The decision to erect the monument in Kinmen, a former military stronghold between Taiwan and the mainland, is significant as it not only commemorates the peaceful development of cross-Strait ties but is a sign of hope that peace and prosperity can be maintained, Ma said in his speech at the unveiling ceremony.
Ma also attended an event to mark the 23rd anniversary of the historic "Wang-Koo meeting."
In April 1993, Wang Daohan, then head of the mainland Association for Relations Across the Taiwan Straits (ARATS), and Koo Chen-fu, then chairman of the Taiwan-based Straits Exchange Foundation (SEF), met in Singapore. The meeting is seen as the start of a better cross-Strait relationship.
ARATS and SEF are authorized by the mainland and Taiwan to engage in cross-Strait talks.
The Wang-Koo meeting saw the inking of four agreements, the first time that groups assigned by both sides had signed formal agreements, setting a milestone for future peaceful development of cross-Strait ties, he said.

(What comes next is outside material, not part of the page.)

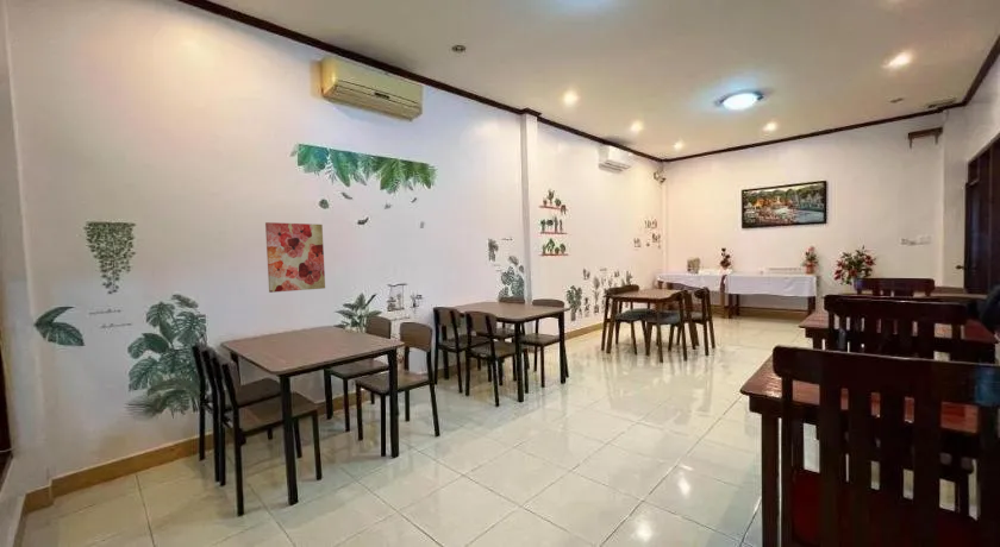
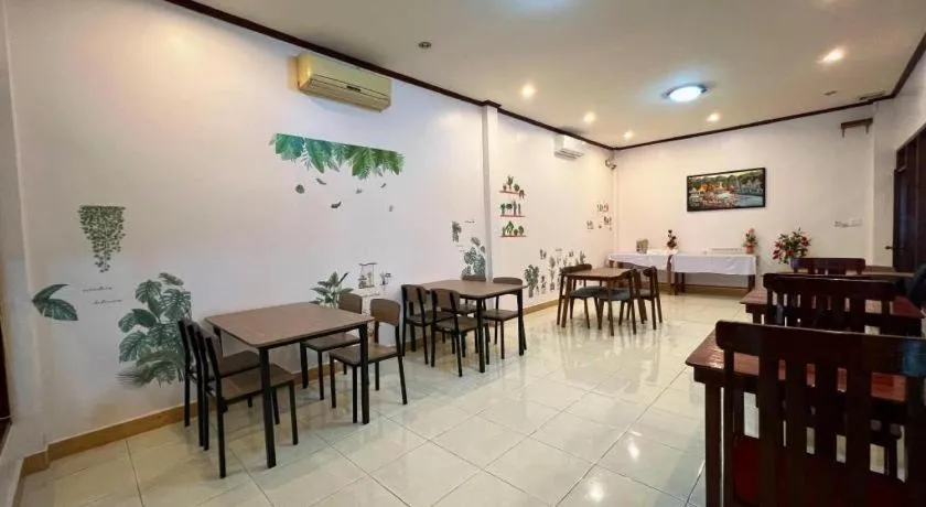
- wall art [264,221,326,294]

The meeting also set a precedent for cross-Strait institutional consultation, ushering in a new era across the Taiwan Strait, which "dissolves hostility through negotiations and replaces confrontation with talks", said Ma.
The meeting followed the 1992 Consensus centering on one-China principle, according to Ma.
The progression from the signing of the 1992 Consensus to the Wang-Koo meeting is heralded as a huge step forward for cross-Strait relations, he said.
Since 2008, the two sides have signed 23 agreements. Last November, leaders across the Strait met in Singapore, the first time since 1949.
To push the peaceful development of cross-Strait ties on the basis of the 1992 Consensus is the only effective and right way, he stressed.
Ma Ying-jeou is ending his leadership term. The newly-elected leader Tsai Ing-wen of the opposition Democratic Progressive Party will take office on May 20.